Search code examples
javaxmlxpathsaxentities

Which Java XML Parsing method to use when rewriting an XML file?


Edited for a little clarity.

I'm writing a Java application that takes an XML file and rewrites it if the information in the file needs to be updated. An example of an XML file is below:

<!DOCTYPE book PUBLIC "myDTD.dtd" [

<!ENTITY % ent SYSTEM "entities.ent">
%ent;

]>

<book id="EXDOC" label="beta" lang="en">
   <title>Example Document</title>
   <bookinfo>
      <authorgroup>
         <author>
            <firstname>George</firstname>
            <surname>Washington</surname>
         </author>
         <author>
            <firstname>Barbara</firstname>
            <surname>Bush</surname>
         </author>
      </authorgroup>
      <pubsnumber>E12345</pubsnumber>
      <releaseinfo/>
      <pubdate>March 2016</pubdate>
      <copyright>
         <year>2012, 2016</year>
         <holder>Company and/or its affiliates. All rights reserved.</holder>
      </copyright>
      <xi:include xmlns:xi="http://www.w3.org/2001/XInclude" href="Abstract.xml" parse="xml"/>
      <xi:include xmlns:xi="http://www.w3.org/2001/XInclude" href="legal.xml" parse="xml"/>
   </bookinfo>
   <xi:include xmlns:xi="http://www.w3.org/2001/XInclude" href="preface.xml" parse="xml"/>
...

I need to grab certain nodes and check that information, and if the information is incorrect, update the node to have the correct text. I might also want to add/remove nodes as needed.

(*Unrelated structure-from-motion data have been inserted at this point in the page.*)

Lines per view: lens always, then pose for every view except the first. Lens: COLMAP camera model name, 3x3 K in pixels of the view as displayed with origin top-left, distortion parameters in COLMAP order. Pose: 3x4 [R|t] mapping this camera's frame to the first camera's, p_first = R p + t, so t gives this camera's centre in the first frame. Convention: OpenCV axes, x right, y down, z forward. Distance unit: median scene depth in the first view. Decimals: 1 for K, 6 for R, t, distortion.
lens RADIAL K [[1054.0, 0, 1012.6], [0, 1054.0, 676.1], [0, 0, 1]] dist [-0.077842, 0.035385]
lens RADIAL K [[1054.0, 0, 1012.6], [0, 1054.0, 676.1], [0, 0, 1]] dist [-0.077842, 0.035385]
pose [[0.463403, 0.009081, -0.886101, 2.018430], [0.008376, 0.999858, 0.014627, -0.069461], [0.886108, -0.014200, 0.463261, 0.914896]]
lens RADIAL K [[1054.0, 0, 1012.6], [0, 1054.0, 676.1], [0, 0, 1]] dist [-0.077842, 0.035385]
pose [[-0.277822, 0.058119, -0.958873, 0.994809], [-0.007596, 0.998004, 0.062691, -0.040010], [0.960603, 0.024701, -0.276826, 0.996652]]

For example, in the node, I might need to change the copyright year to list the most recent year. Or, I might need to add a writer to the element.

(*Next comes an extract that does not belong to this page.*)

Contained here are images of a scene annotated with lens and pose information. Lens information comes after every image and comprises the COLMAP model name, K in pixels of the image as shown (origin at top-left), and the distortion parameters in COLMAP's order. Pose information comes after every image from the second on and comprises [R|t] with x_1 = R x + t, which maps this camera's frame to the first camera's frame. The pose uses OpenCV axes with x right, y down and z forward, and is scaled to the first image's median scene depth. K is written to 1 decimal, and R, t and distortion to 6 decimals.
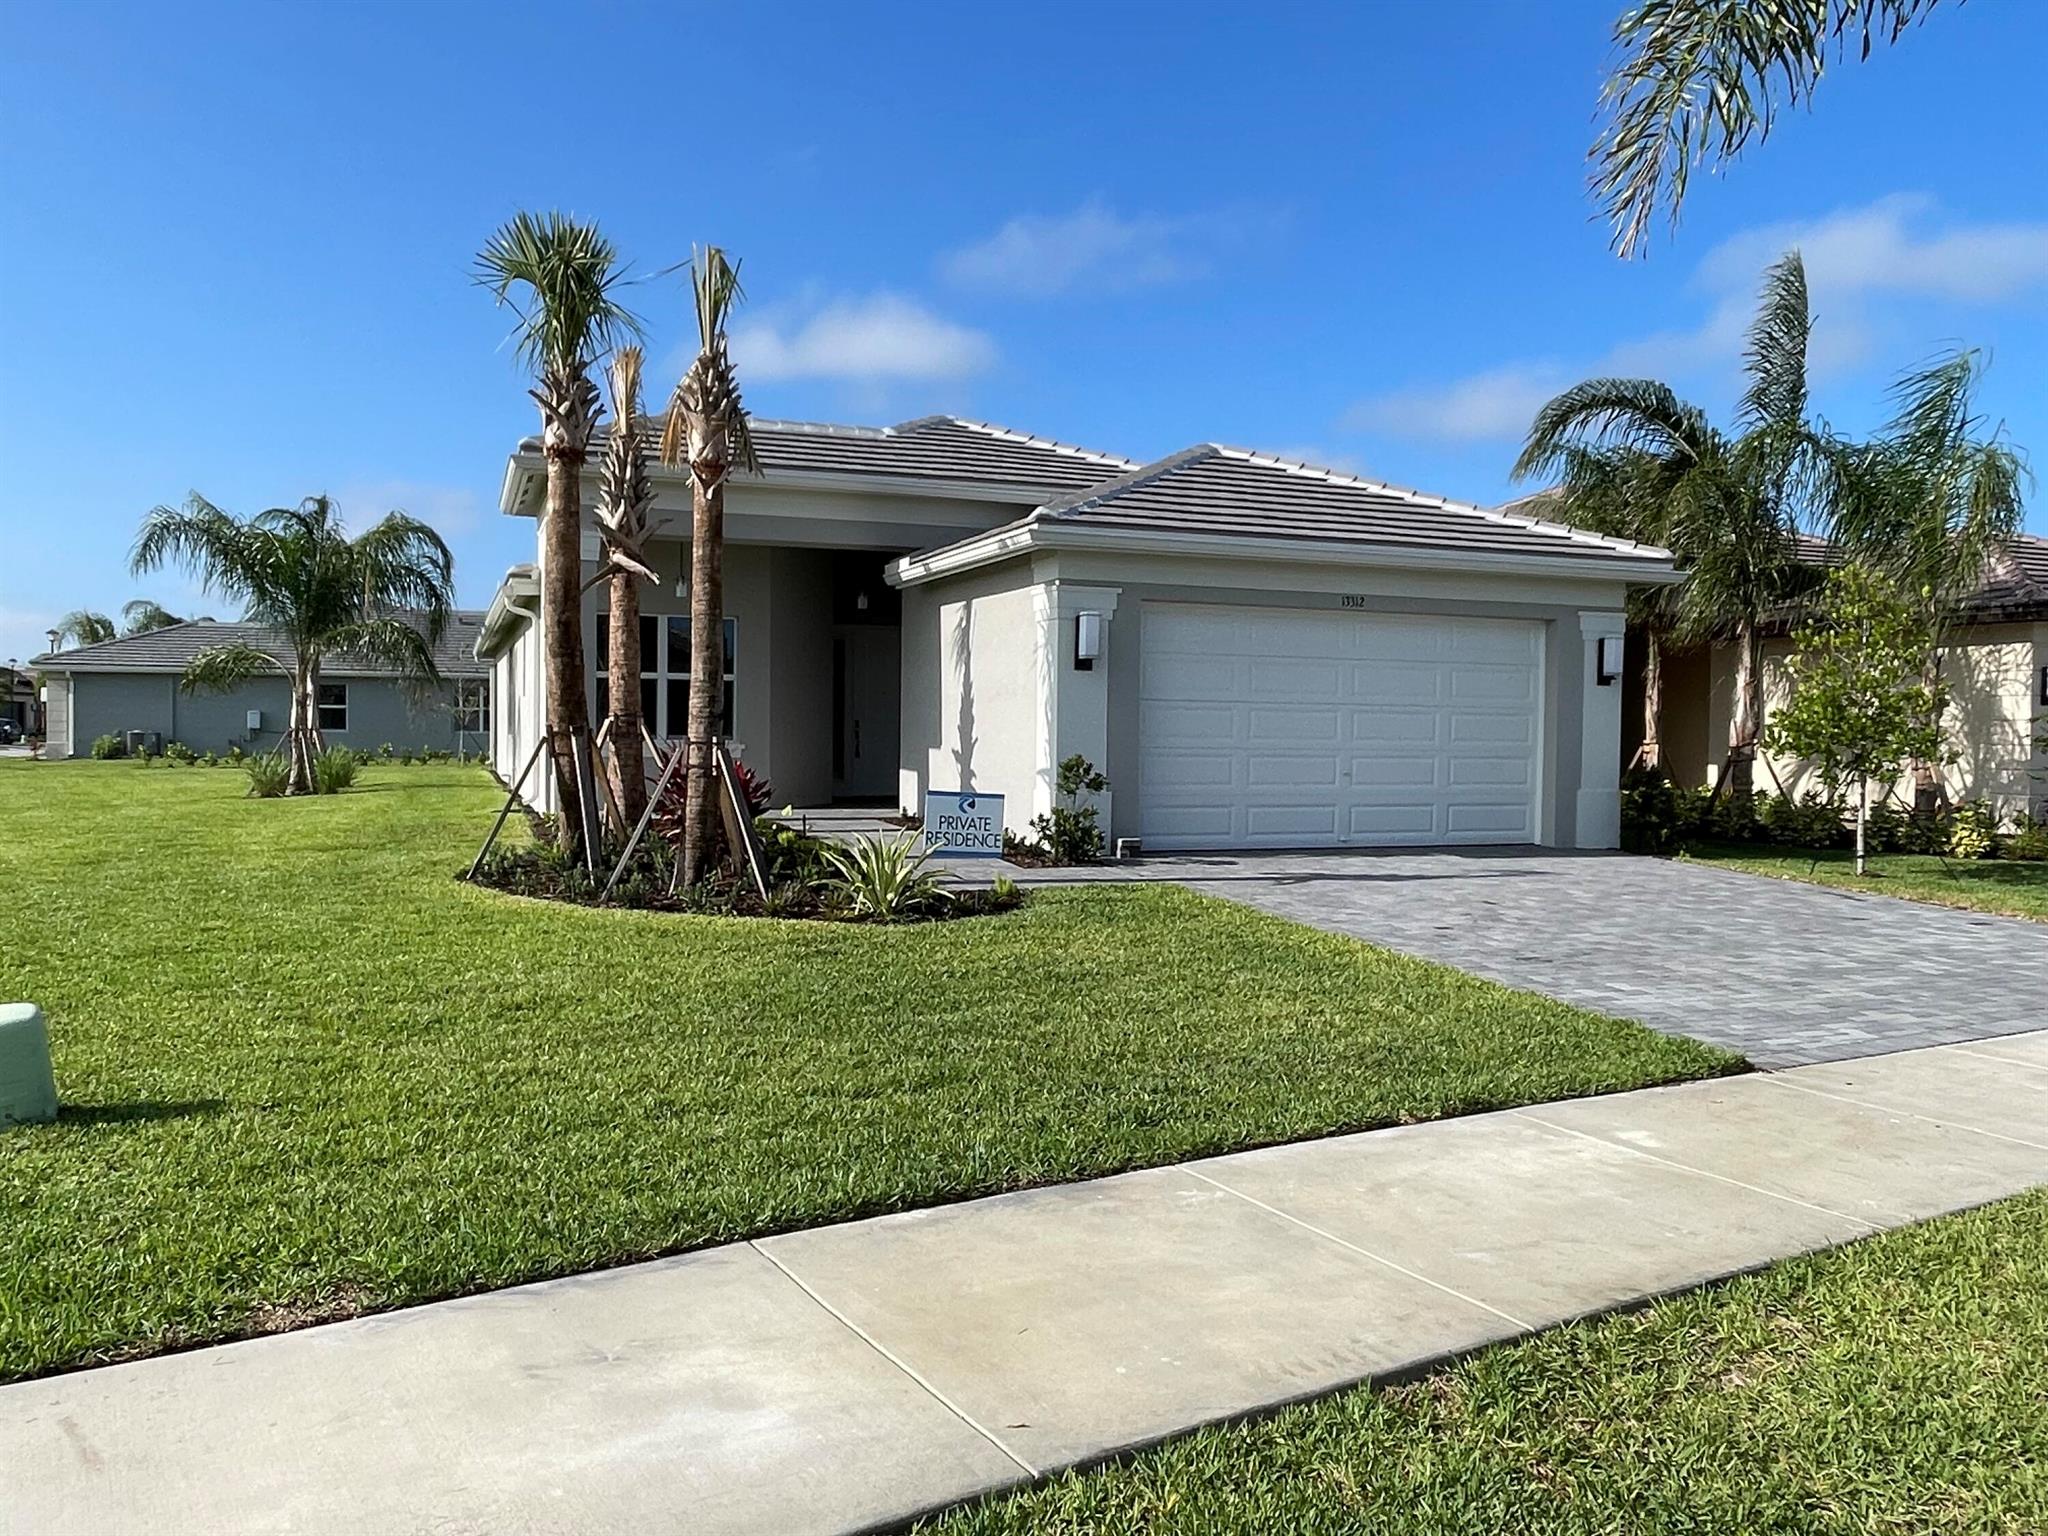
lens RADIAL K [[1507.1, 0, 1024.6], [0, 1507.1, 775.2], [0, 0, 1]] dist [0.014577, 0.000891]
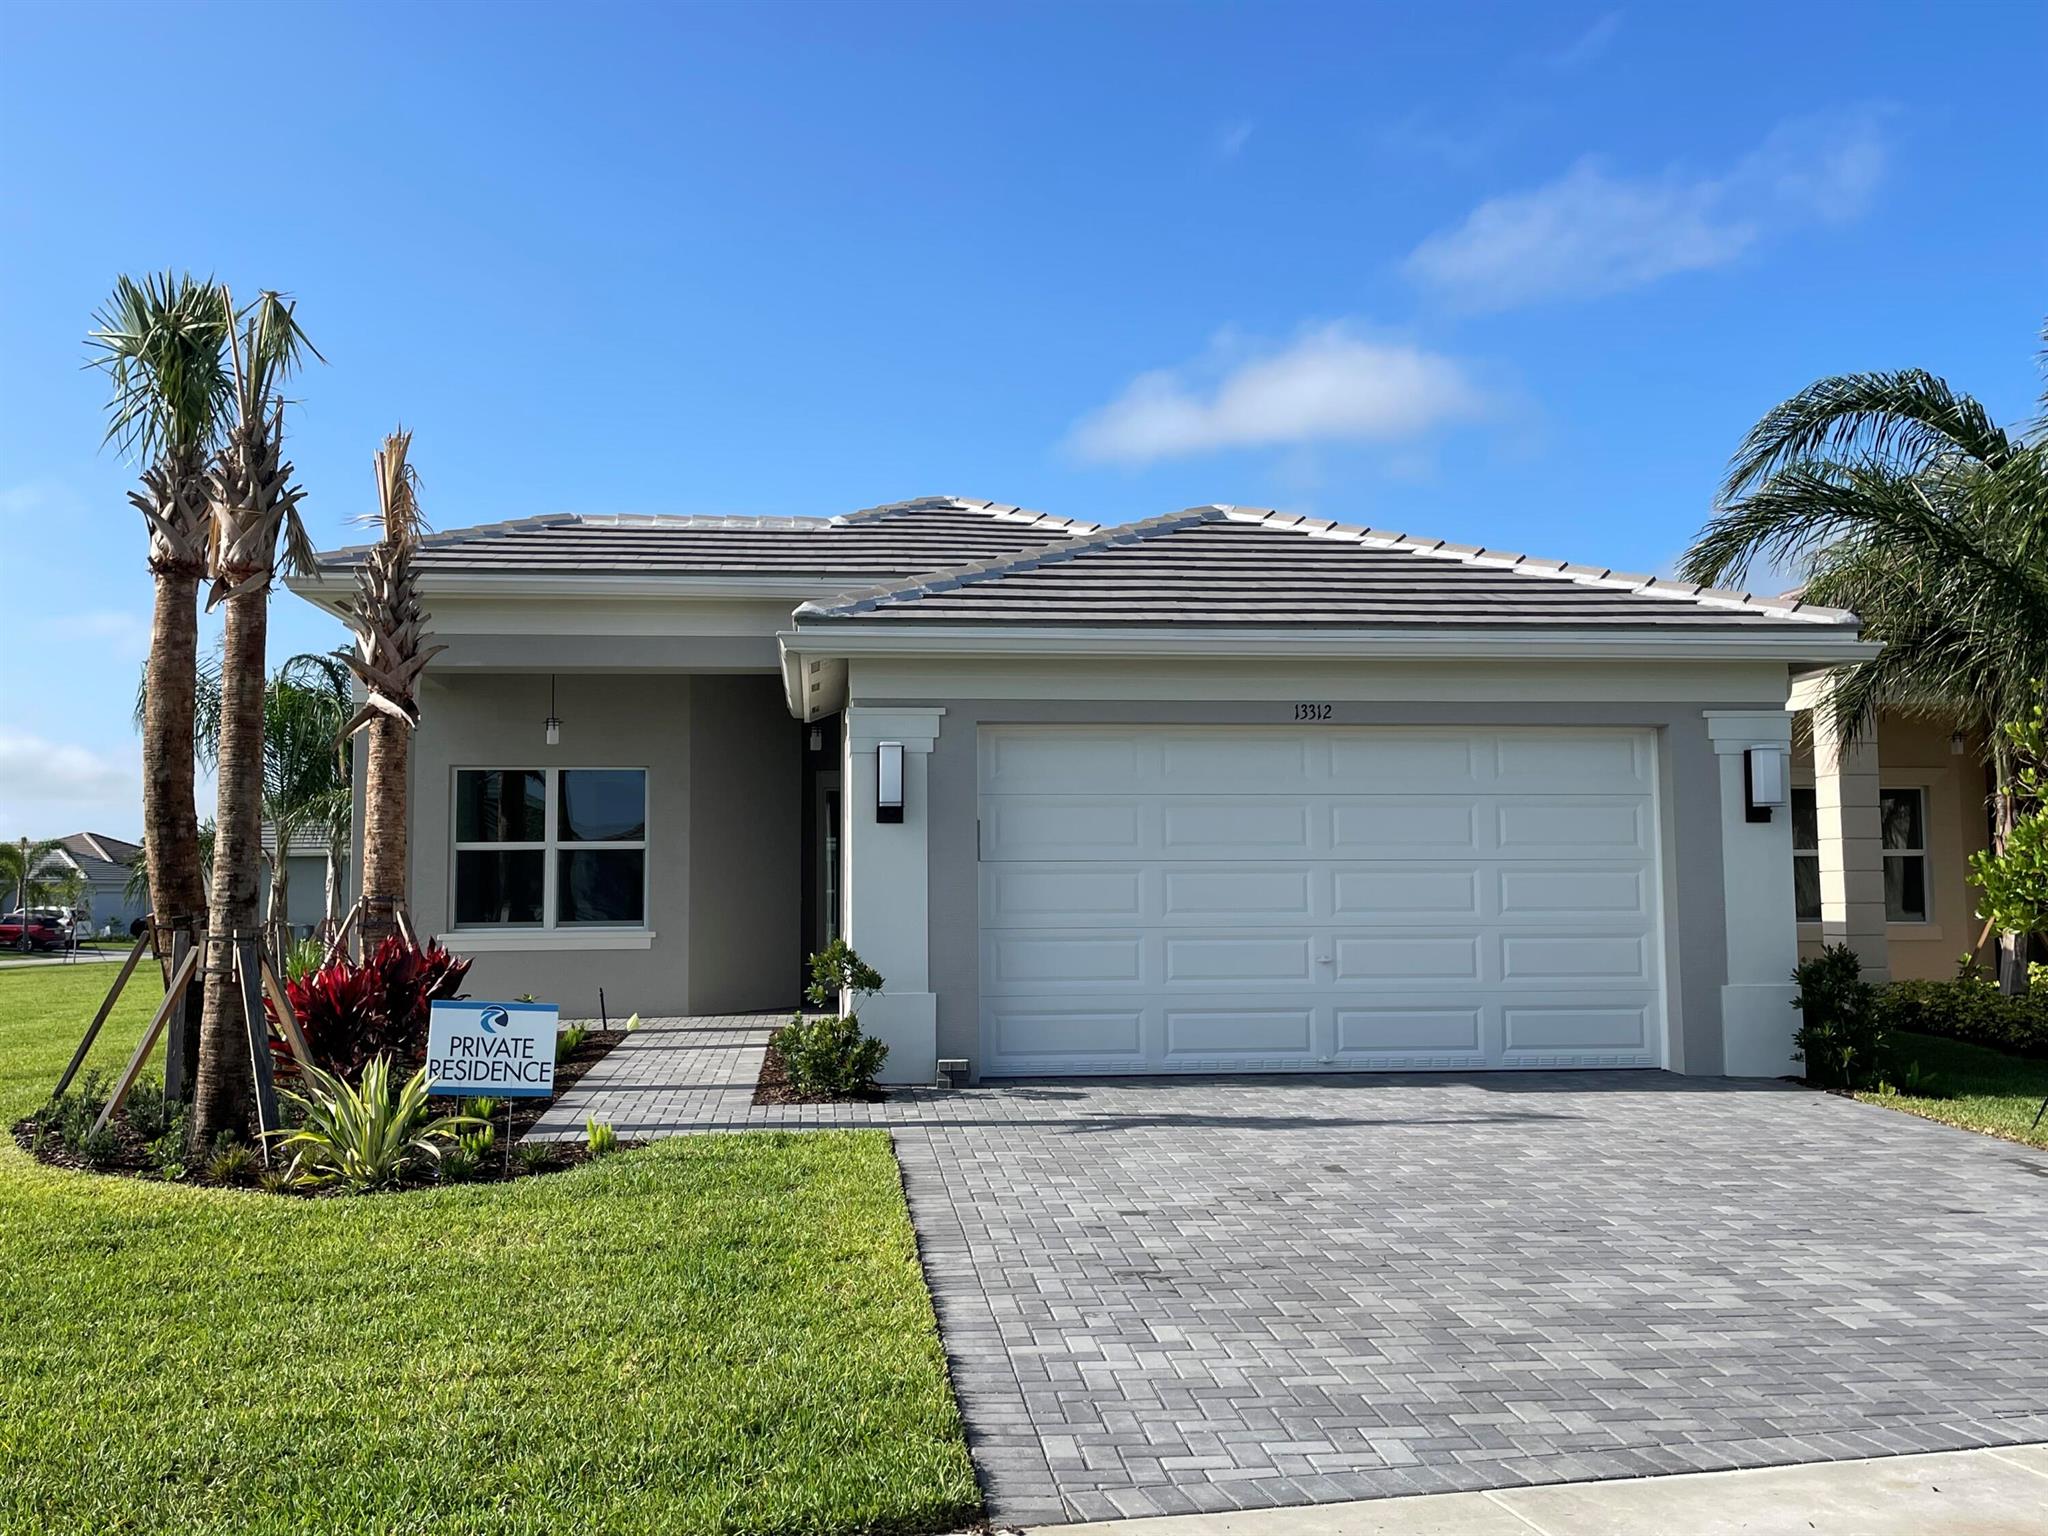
lens RADIAL K [[1882.3, 0, 1024.2], [0, 1882.3, 755.8], [0, 0, 1]] dist [0.107338, 0.000000]
pose [[0.967222, -0.039350, -0.250866, 0.303542], [0.012173, 0.993970, -0.108975, -0.002204], [0.253642, 0.102349, 0.961868, 0.135439]]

At the moment, I create an instance of a SAX Parser, validate the XML file to create a Document from this instance (which in turn resolves any entities), read the nodes from the Document, and update the text with the setTextContent() method. I then take the resulting Document at the end of all my updates for the particular file and use a DOMSource and Transformer factory to output my file:

 TransformerFactory transformerFactory;
 transformerFactory = TransformerFactory.newInstance();
 Transformer transformer = transformerFactory.newTransformer();
 DOMSource source = new DOMSource(doc);
 StreamResult result = new StreamResult(new File(uri));
 transformer.transform(source, result);

This presents some limitations, though, that I really want to get around. For one, if the inline text has a text entity &something;, I want to keep the entity as is. At the moment, my entity resolves to the text itself when the file is rewritten.

So for example, if I have

<!ENTITY something "Something">

if my file has something like:

<para> There's a &something; here.</para>

When I rewrite, I want it to say:

<para> Here's a &something; there.</para>

But the entity resolves and the file becomes:

<para>Here's a Something there.</para>

I'm not sure what to do with my entityResolver class such that it doesn't automatically resolve these entities when I read the nodes without breaking the rest of my code. I also have another class I use with XPATH that pulls certain information from the doc to compare the information in the XML file with what is recorded in the database, so I can't just not set the entityResolver otherwise that XPATH expression breaks entirely.

I suppose I could have a separate parser for reading/writing the XML file and then the SAX parser that's necessary to grab the info from our database, but I want to do this as clean as possible.

Any help would be appreciated...


Solution

  • Unfortunately, you cannot tell the transformation engine not to expand the entity references. That happens as the XML is parsed, so they are lost by the time the XML content is being transformed.

    What about a multi-stage transformation scenario where you:

    1. Replace the entity reference with entity-reference-like tokens i.e. replace &something; with ¶something;, as Michael Kay suggested.
    2. Perform your transformation to adjust the content as needed, which won't expand the entity references and will preserve your entity-reference-like tokens. And if you do need the entities resolved in order to verify those entities information, you could also load the original XML doc (with expanded entities) and cross-reference between the documents.

    3. Change the entity-reference-like tokens in the transformed output back into entity-references with another find/replace.